Virginia, Mississippi, Arizona, Texas, Arkansas, Indiana, Ohio, and Washington are some of the states that are attempting to access this funding. Each state is anticipated to receive a different amount of money, ranging from $54.1 million for Arkansas to $407 million for Texas.
States have mainly been left to create EV charging-infrastructure plans by themselves, but the federal government has provided some guidelines. It demands that every charging location supported by the infrastructure law have four 150-kw DC fast chargers, be less than a mile from highways, and be spaced 50 miles apart.
The sixth round of alternative fuel corridors was recently announced by the Department of Transportation (DOT). The Alternative Fuel Corridors program, which was established in 2015, honors sections of highway that have sufficient infrastructure to permit regular travel by alternative-fuel cars, including electric vehicles.
As per a DOT memo, routes in New Jersey, Florida, Wisconsin, Kansas, North Carolina, and the District of Columbia are among the most recent Alternative Fuel Corridors.
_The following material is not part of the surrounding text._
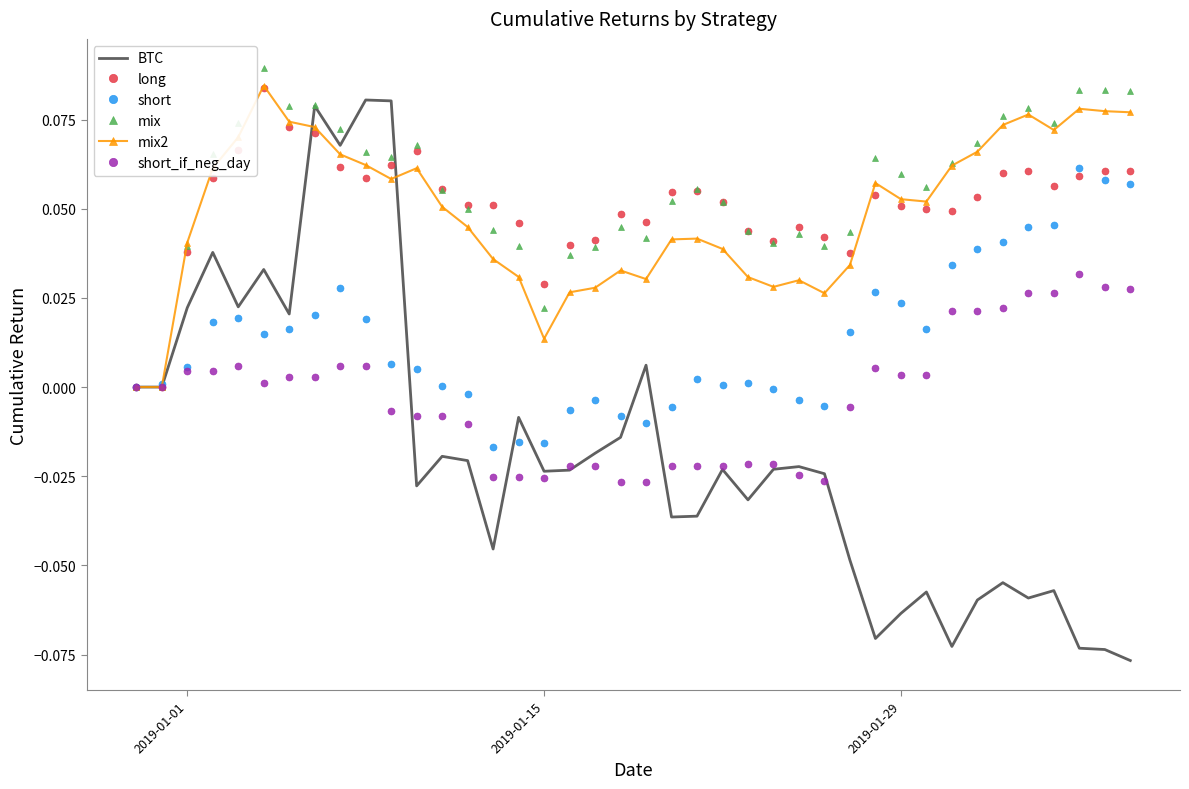

Which series has the largest range (max minus min)?

BTC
Every route has been certified as EV ready. The routes in Kansas and Wisconsin were also authorised for liquefied petroleum gas (LPG) automobiles, and the latter was also appropriate for compressed natural gas (CNG) automobiles.
With its coast-to-coast fast-charging network, which was announced on Thursday, EVgo, General Motors, and Pilot are actively vying for market share in the private sector. Included in it will be 500 350 kw DC fast-charging stations, which will be installed at Pilot and Flying J travel centers.